Она покачала головой.
— Нет. Больше, кажется, не буду.
Он хотел спросить почему, но вдруг забыл, о чем был разговор, занятый ее лицом. Что-то прошло между ними, пробежало от глаз к губам. Слов не было произнесено, но он понял, что с ней что-то произошло сегодня, о чем он, может быть, скоро узнает, потому что, кажется, это касается их встречи. Она молчала
Целая ночь, и целый день, и опять вечер, и опять он у этих ворот. Он заглядывает: что там, за ними? Громадное (так ему кажется в темноте) черное огороженное пространство, четыре фонаря в четырех углах, между ними клубится ночная сырость; несколько окон освещено, кое-где, сквозь закрытые ставни, задернутые занавеси, светятся полоски света. Черно-розовое небо вверху, медная звезда глядит из-за облаков; чьи-то шаги; какая-то далекая музыка. Он вступает в это пространство, кто-то проходит мимо него. Все тихо. Автомобиль пристал к тротуару, огонек горит над номером тысяча девятьсот двадцатым; как будто год; может быть, год Заина рождения? Он медленно идет вперед, в пустую тьму. Какие удивительные места существуют в Париже, он никогда бы, может быть, не узнал, что вот имеется такой тупик, вероятно, когда-нибудь давно-давно бывший барским двором особняка, а теперь, наверное, здесь много кошек, и у тупика есть имя. В конце — стена, глухая стена дома, выходящего фасадом куда-нибудь на далекую, совершенно невообразимую улицу, и по этой стене, под фонарем, вьется мокрый, с облетевшей листвой, плющ. Он медленно возвращается к воротам.

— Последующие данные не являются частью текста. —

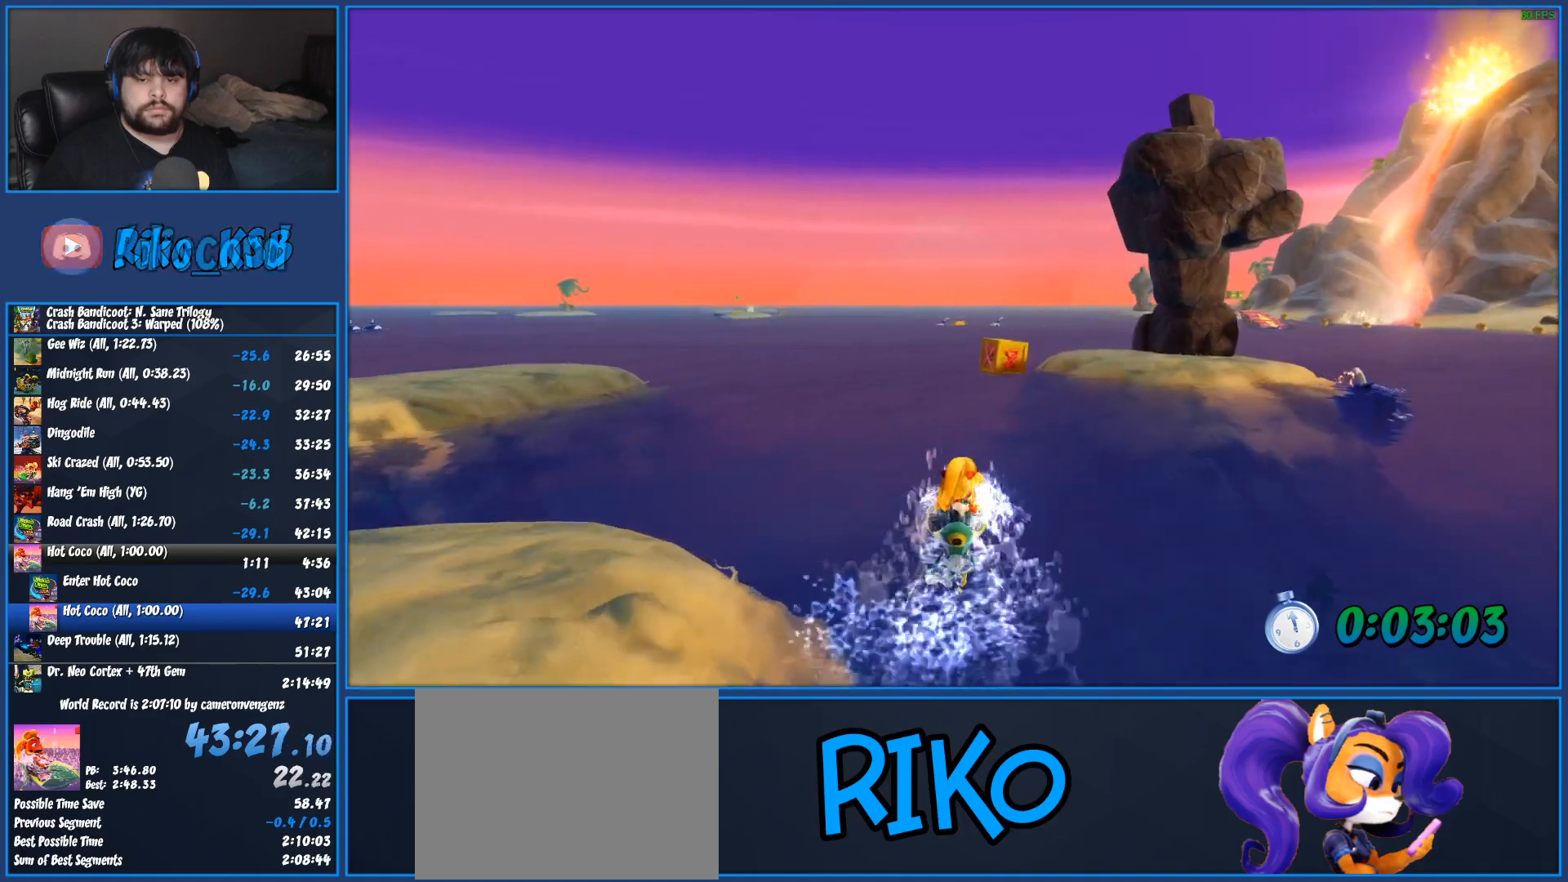
{"buttons": ["CROSS", "R2"], "left_stick": "center", "events": [[233, "left_stick", "right"], [450, "left_stick", "center"]]}
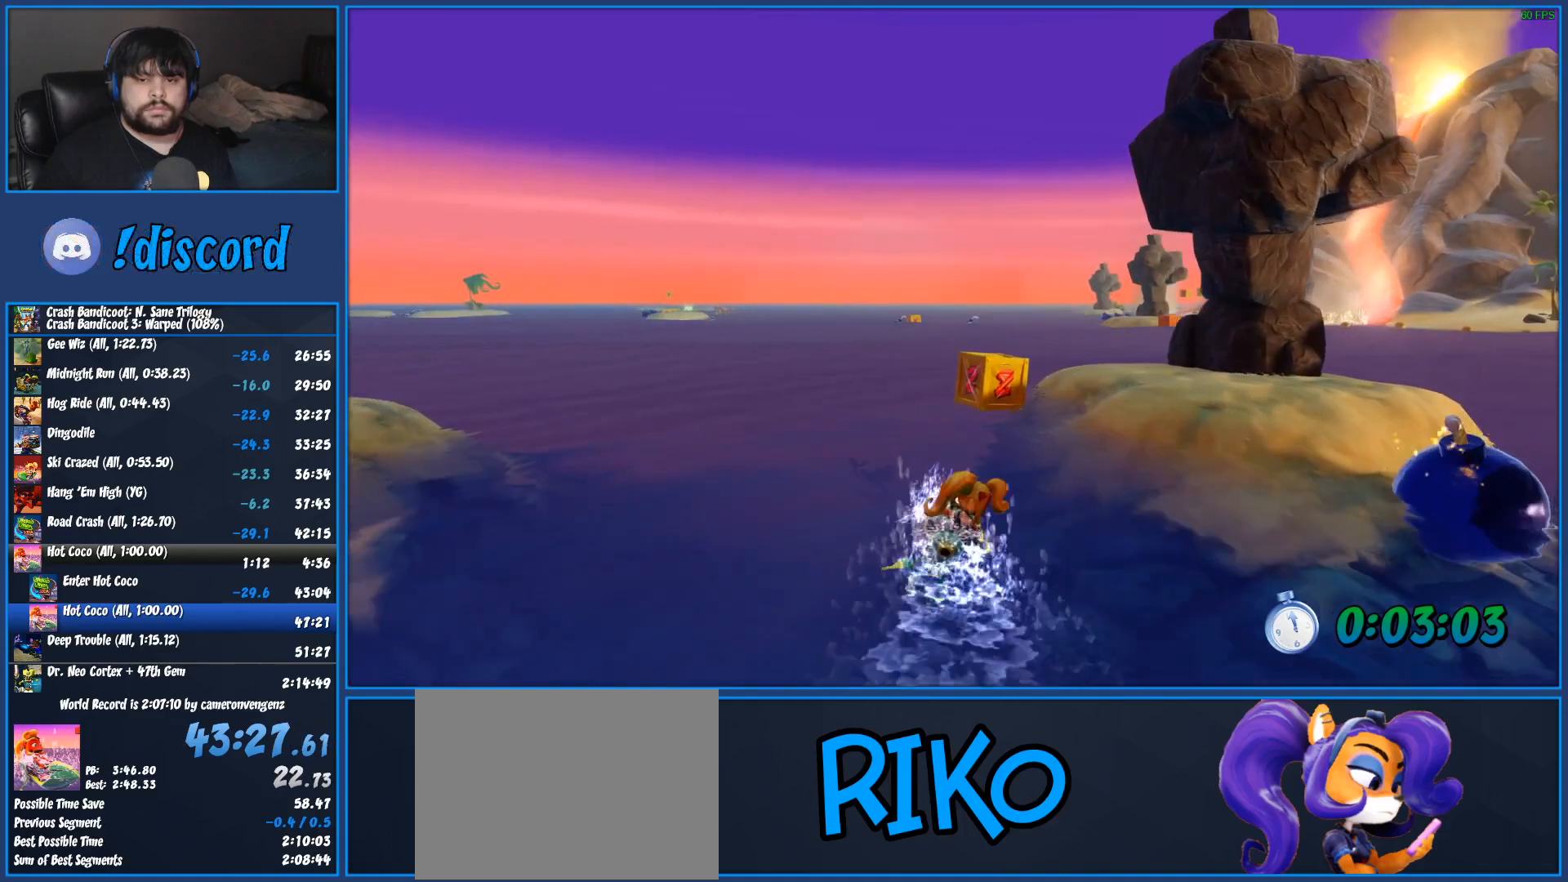
{"buttons": ["CROSS", "R2"], "left_stick": "right", "events": [[100, "left_stick", "right"]]}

Здесь они стояли вчера. Он читает вывеску, которую накануне не заметил: позолота, окантовка, рамочник… Под вывеской кто-то дрогнул, встал. Это — она. Волосы туго стянуты лентой на затылке, скулы розовые, брови летят куда-то, как ласточкины крылья.
Она может пройти у него под рукой, и потому так легко брать ее за плечи. Куда мы пойдем? Слушать Эдельбреннера (она весело смеется) или есть устрицы?
— Спасибо. Я обедала.
— Смотреть «Набережную туманов»? В кафе? Куда глаза глядят?
Они шли и в кафе, и на «Набережную туманов», после кино ели устрицы, слушали Эдельбреннера (который оказался скрипачом), шагали по голым парижским садам или вдоль решеток, если они бывали уже закрыты; иногда бывало сухо и морозно, шло Рождество, утрами иней ложился на крыши. Корочка льда хрустела под их ногами. Дни, недели, он приходил каждый вечер, и каждый вечер под вывеской рамочника появлялась она, словно крылья приносили ее в эту подворотню, неслышно, стремительно. Молча он брал ее за плечи, боясь, что эти самые крылья унесут ее от него. Окружив ее рукой, он увлекал ее куда-нибудь за собой. «Пойдем, пойдем куда-нибудь, только вдвоем, никого больше не надо. Пойдем ко мне, если ты хочешь. Уже зима, и холодно на улицах, и сыро в садах. Ты не боишься?»
— Чего? — спросила она.
— Придти ко мне. Я не один живу. У меня мама дома, а к ней целый день без конца ходят всякие люди, ты увидишь. Но они нам мешать не будут. И я даже уже рассказал дома о тебе. Пойдем!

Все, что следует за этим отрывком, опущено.